**Défi 1**
Veuillez recopier à l'identique le passage de l'extrait sur l'affaire Bobigny situé entre « À la recherche » et « en avril 1971. », ces deux bornes comprises.
**Défi 2**
Écrivez la suite de l'extrait sur l'affaire Bobigny, en reprenant juste après sa dernière phrase.

**Extrait du document**
Il y a 50 ans, l’affaire Bobigny faisait grand bruit. Comment aurait-on pu imaginer qu’ un tel procès aurait eu un impact sur l’avenir des droits de la femme ? Dans les années 1940, l’acte d’avortement était sanctionné comme un crime d’Etat. Cette situation perdurera jusqu’au début des années 70, période où une affaire défraya la chronique.
La jurisprudence du procès de Bobigny.
En automne 1971, une jeune femme, Marie-Claire Chevalier est victime d’un viol à l’âge de 16 ans. Elle avorte de son agresseur, dans des conditions douteuses, en faisant appel à une “faiseuse d’anges”, contre la somme de 1200 francs. Le 11 octobre, suite à la dénonciation de son agresseur, une audience s’ouvre au tribunal pour enfants de Bobigny, afin d'incriminer l’avortement illégal de Marie-Claire, ainsi que sa mère et la “faiseuse d’ange”.
À la recherche d’une avocate compétente pour la défense de sa fille, Michèle Chevalier contacte Gisèle Halimi, jeune avocate à cette époque. Forte d'une certaine renommée grâce à l'affaire Djamila Boupacha, elle se hisse au statut d’avocate militante. Or, Gisèle Halimi n'est pas uniquement une militante anticolonialiste, elle est aussi une féministe affirmée, déclarant avoir déjà avorté, défendant le libre accès aux moyens de contraceptions d’une part, et l’avortement libre, d’autre part. C’est notamment la seule avocate qui signe le “Manifeste des 343” en avril 1971.

**Éléments répertoriés dans un jeu de données**
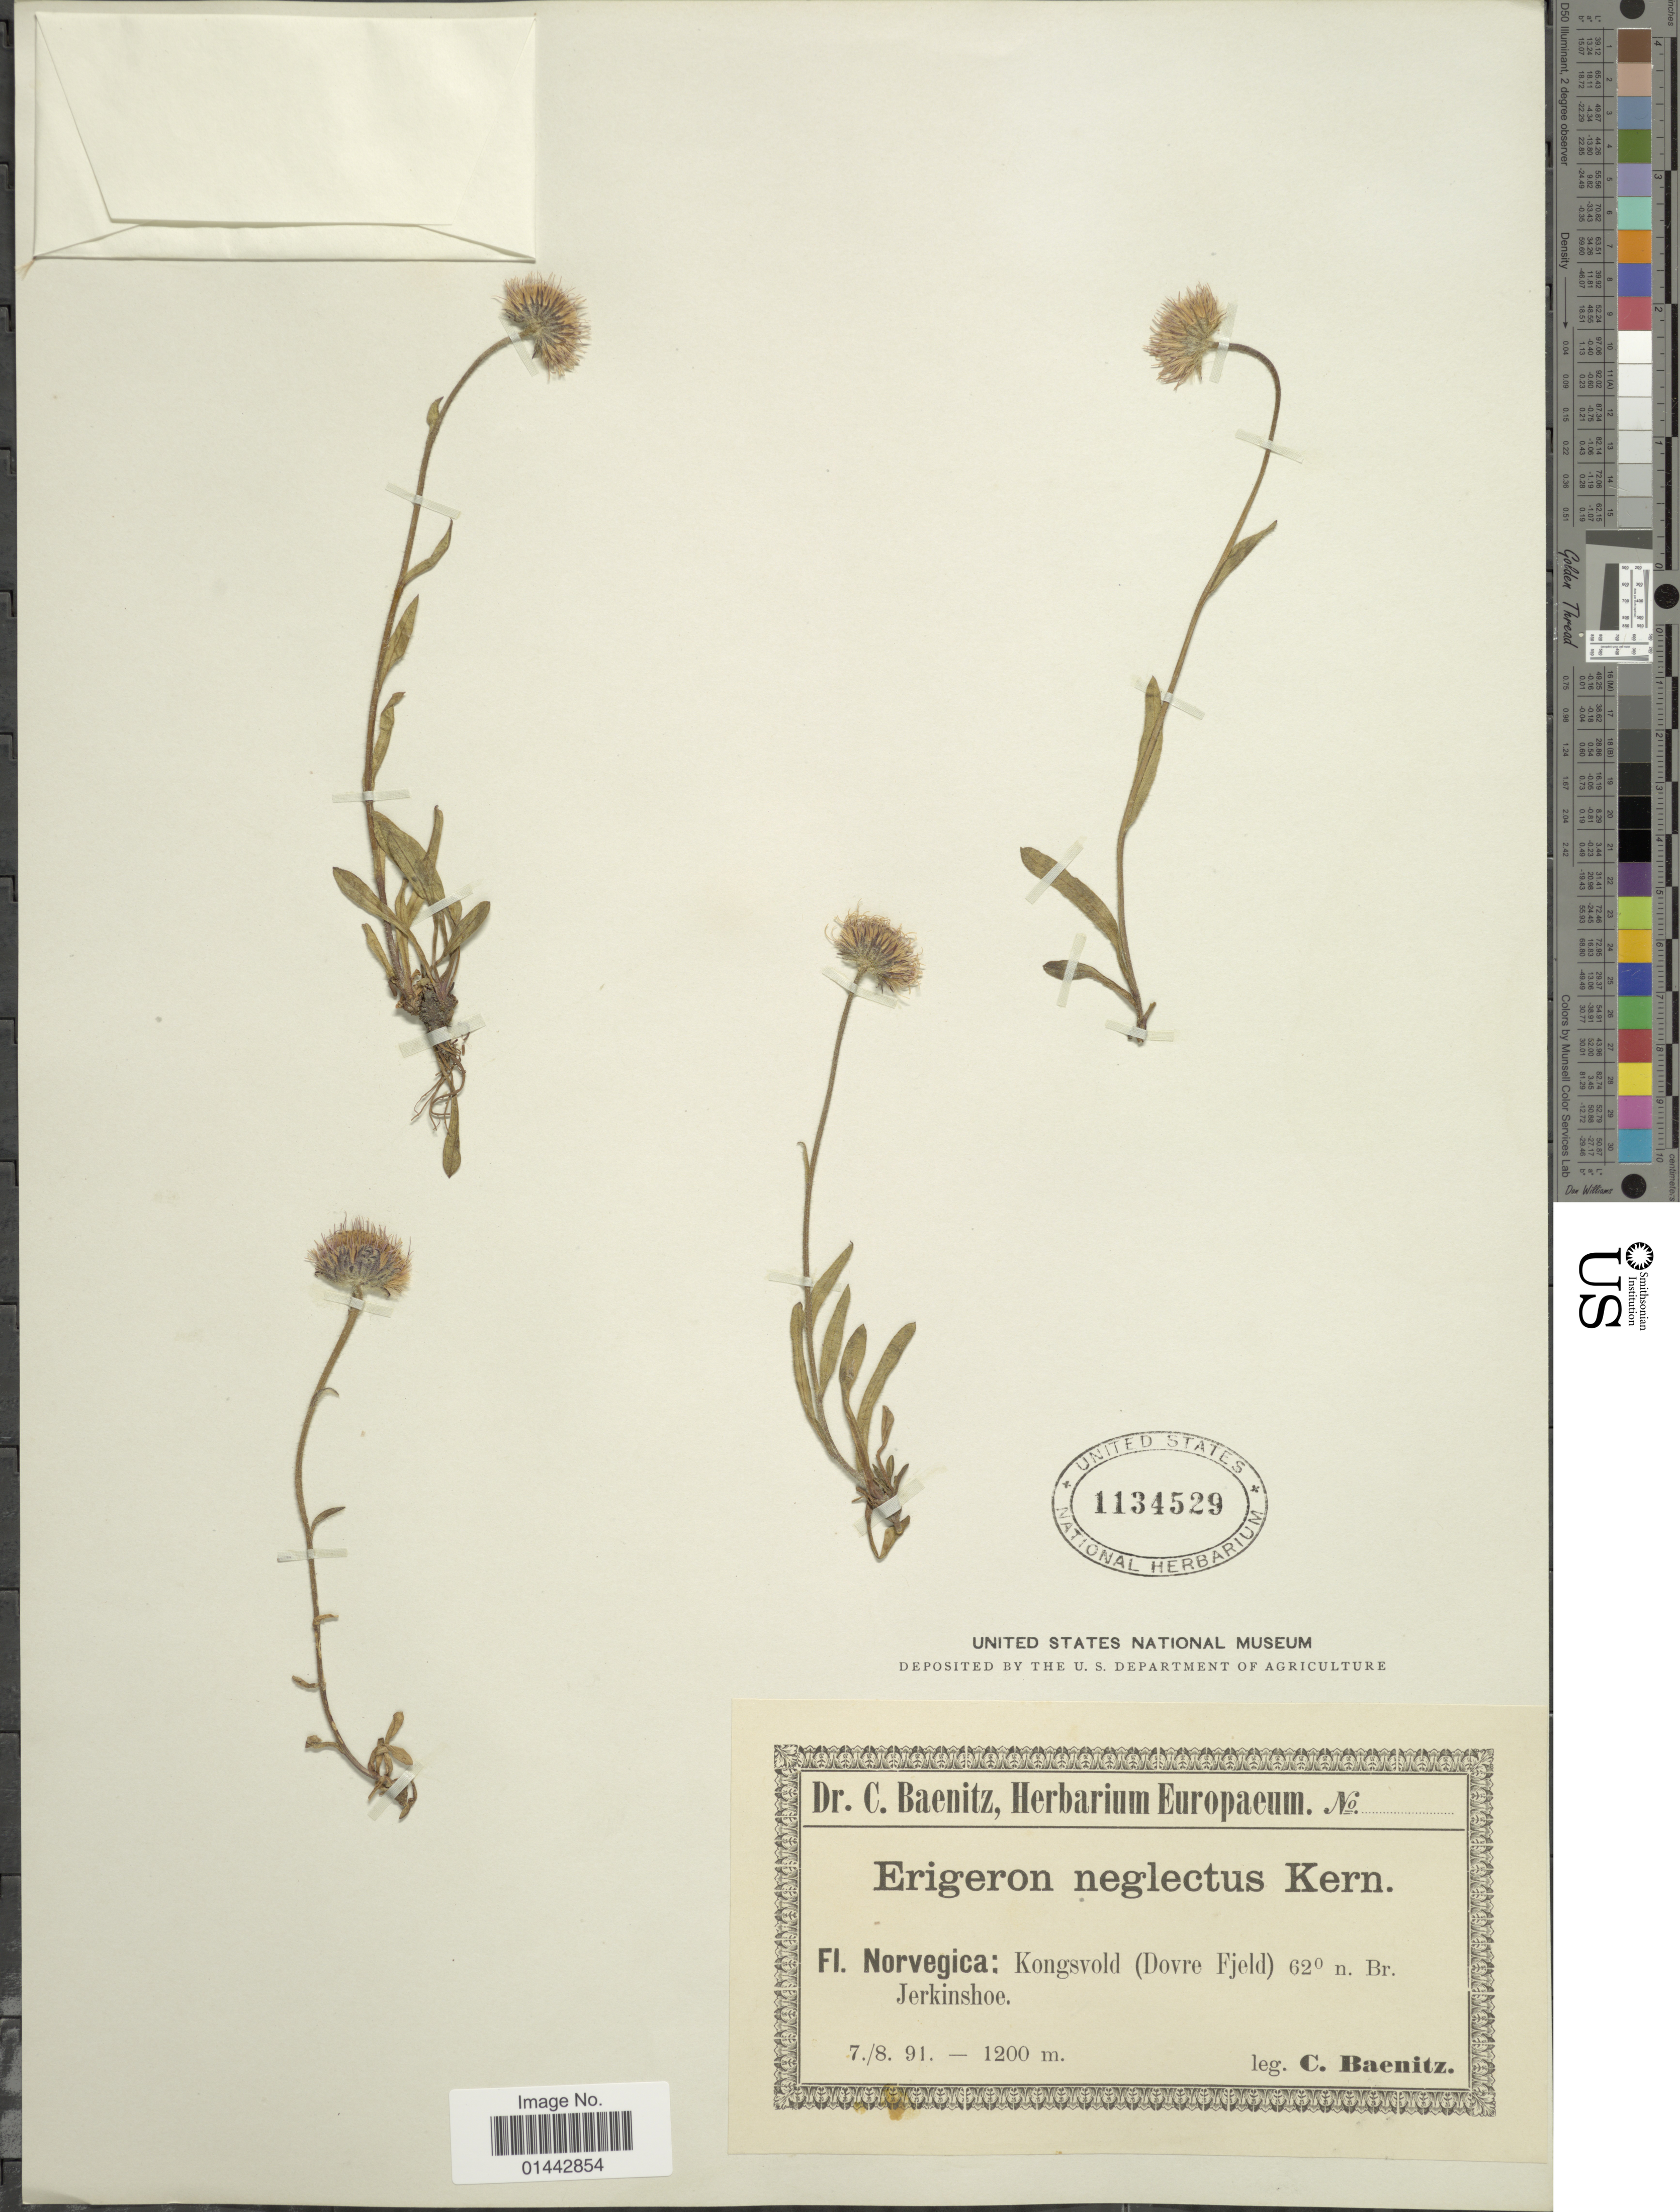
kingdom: Plantae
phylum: Tracheophyta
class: Magnoliopsida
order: Asterales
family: Asteraceae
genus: Erigeron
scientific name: Erigeron neglectus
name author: A. Kern.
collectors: C. G. Baenitz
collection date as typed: Transcribed d/m/y: 7/8/91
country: Norway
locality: Kongsvold (Dovre Fjeld) 62 degrees n. Br. Jerkingshoe.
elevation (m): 1200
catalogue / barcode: US 1134529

**Réponse 1**
À la recherche d’une avocate compétente pour la défense de sa fille, Michèle Chevalier contacte Gisèle Halimi, jeune avocate à cette époque. Forte d'une certaine renommée grâce à l'affaire Djamila Boupacha, elle se hisse au statut d’avocate militante. Or, Gisèle Halimi n'est pas uniquement une militante anticolonialiste, elle est aussi une féministe affirmée, déclarant avoir déjà avorté, défendant le libre accès aux moyens de contraceptions d’une part, et l’avortement libre, d’autre part. C’est notamment la seule avocate qui signe le “Manifeste des 343” en avril 1971.

**Réponse 2**
Avec cette affaire, Gisèle Halimi signe son neuvième procès sur la question de l’avortement. Elle décide alors de transformer celui-ci en un procès politique, dans l’optique de susciter des débats. À cela s'ajoutent, dans les années 70, des manifestations de femmes qui se regroupent à Paris pour militer pour le droit à l’avortement. C’est une période propice à l’élaboration de nouveaux droits.
Ainsi, le 22 octobre 1972, Gisèle Halimi, plaidant pour la défense des femmes victimes, prononce quelques mots qui marqueront les mentalités et susciteront l’émotion : “Elles sont mon combat”.
« Je ressens avec une plénitude jamais connue à ce jour un parfait accord entre mon métier qui est de plaider, qui est de défendre, et ma condition de femme. […] Ce que j’essaie d’exprimer ici, c’est que je m’identifie précisément et totalement avec Mme Chevalier et avec ces trois femmes présentes à l’audience, avec ces femmes qui manifestent dans la rue, avec ces millions de femmes françaises et autres. Elles sont ma famille. Elles sont mon combat. Elles sont ma pratique quotidienne. »
Le 8 novembre 1971, le procès prend fin. Marie-Claire Chevalier se voit relaxée le jour même, au motif qu'elle aurait souffert de « contraintes d'ordre moral, social, familial, auxquelles elle n'avait pas pu résister ». Ce verdict, bien que symbolique, n’est que le premier pas vers une future liberté.
« Ce n'est qu'un début, continuons le combat », clament les manifestantes devant le tribunal, à l'énoncé du verdict.
Le procès Bobigny s’érige donc au statut d’”étape essentielle” dans la lutte des femmes pour le droit à l'avortement.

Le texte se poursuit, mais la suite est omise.